INSTRUCTION 1
Reproduce the stretch of the passage on magazines from "There’s nothing like" through "the Delta Review?", swapping "archive" for "collection".
**** EXTRACTED TEXT
People who care about magazines know that the odds are stacked against them. To love magazines is to be always aware of the bottom of the recycling bin — to accept that your grand contribution to arts and letters will someday end up as pulp or packing material, or the basis of some kid’s collage art, and to know that that is just the natural order.
Here at Memphis magazine, after 40 years in the trenches, we feel lucky for our time on newsstands and in mailboxes around the city. But we never forget that our longevity is an anomaly in an industry whose products may be designed to last forever, but rarely do.
There’s nothing like browsing through an archive of lost periodicals to give a magazine junkie a weird kind of high. Magazine back issues are unique sources of local history because they earmark the kind of cultural ephemera deemed too low-brow for books and too extraneous for print dailies. Where else can you find snarky reviews of mid-nineties TV shows written by college students than a publication like Whut! Magazine? Or delve into a full-color examination of the great Mid-Southern homes of the 1960s, if it wasn’t for the Delta Review?
********
INSTRUCTION 2
Copy out the listing from its start through the line containing "Schizonepeta Powder", verbatim.
**** GIVEN ENTRIES
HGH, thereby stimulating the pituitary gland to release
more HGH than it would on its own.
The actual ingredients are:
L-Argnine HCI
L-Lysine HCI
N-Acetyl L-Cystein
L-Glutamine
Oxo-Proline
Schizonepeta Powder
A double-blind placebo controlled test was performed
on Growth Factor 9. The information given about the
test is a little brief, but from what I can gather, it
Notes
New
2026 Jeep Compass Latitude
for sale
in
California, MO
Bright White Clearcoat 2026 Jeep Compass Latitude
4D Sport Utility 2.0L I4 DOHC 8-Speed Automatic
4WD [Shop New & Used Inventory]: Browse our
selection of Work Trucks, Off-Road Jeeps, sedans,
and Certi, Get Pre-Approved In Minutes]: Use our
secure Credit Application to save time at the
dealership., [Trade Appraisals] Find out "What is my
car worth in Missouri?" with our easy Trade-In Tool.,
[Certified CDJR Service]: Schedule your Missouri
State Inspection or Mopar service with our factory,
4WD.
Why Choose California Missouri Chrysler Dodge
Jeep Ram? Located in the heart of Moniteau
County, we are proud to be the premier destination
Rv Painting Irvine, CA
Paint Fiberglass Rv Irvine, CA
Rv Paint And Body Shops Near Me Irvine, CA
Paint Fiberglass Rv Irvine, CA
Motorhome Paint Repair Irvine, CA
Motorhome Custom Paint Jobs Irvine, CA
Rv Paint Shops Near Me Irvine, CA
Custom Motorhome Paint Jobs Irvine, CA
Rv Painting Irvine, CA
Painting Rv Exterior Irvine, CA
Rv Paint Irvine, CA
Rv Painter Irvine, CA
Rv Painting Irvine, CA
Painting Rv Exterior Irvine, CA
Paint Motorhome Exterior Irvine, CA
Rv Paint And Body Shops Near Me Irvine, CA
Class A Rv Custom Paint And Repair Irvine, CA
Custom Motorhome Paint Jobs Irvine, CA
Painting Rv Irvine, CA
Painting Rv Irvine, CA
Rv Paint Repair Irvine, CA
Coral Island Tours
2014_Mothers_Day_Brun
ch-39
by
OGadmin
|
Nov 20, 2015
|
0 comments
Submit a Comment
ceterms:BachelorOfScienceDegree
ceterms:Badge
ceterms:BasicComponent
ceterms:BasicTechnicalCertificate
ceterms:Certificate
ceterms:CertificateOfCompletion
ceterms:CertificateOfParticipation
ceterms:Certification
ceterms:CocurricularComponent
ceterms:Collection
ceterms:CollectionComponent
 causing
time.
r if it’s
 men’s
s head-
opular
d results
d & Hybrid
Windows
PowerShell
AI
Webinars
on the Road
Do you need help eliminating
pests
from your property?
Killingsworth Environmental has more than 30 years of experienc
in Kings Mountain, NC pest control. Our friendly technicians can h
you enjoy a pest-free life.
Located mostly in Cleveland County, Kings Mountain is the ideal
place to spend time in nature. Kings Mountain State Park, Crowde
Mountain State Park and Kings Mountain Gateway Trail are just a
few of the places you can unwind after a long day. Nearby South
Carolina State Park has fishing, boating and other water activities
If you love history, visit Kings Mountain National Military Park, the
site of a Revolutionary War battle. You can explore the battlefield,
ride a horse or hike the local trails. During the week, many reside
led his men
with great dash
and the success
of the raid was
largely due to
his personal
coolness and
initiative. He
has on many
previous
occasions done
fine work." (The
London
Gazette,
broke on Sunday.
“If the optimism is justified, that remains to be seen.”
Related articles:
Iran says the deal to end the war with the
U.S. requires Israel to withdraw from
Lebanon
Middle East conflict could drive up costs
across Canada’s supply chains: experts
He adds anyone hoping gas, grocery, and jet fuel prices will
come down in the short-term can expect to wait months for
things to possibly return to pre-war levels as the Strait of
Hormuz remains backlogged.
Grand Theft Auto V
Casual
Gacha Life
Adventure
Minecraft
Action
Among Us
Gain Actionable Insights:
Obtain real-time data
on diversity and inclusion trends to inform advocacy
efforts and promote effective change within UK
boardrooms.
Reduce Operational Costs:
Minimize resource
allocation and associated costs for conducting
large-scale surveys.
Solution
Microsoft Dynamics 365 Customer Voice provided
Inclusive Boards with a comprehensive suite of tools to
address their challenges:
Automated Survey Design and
********
ANSWER BOX 1
There’s nothing like browsing through an collection of lost periodicals to give a magazine junkie a weird kind of high. Magazine back issues are unique sources of local history because they earmark the kind of cultural ephemera deemed too low-brow for books and too extraneous for print dailies. Where else can you find snarky reviews of mid-nineties TV shows written by college students than a publication like Whut! Magazine? Or delve into a full-color examination of the great Mid-Southern homes of the 1960s, if it wasn’t for the Delta Review?

ANSWER BOX 2
HGH, thereby stimulating the pituitary gland to release
more HGH than it would on its own.
The actual ingredients are:
L-Argnine HCI
L-Lysine HCI
N-Acetyl L-Cystein
L-Glutamine
Oxo-Proline
Schizonepeta Powder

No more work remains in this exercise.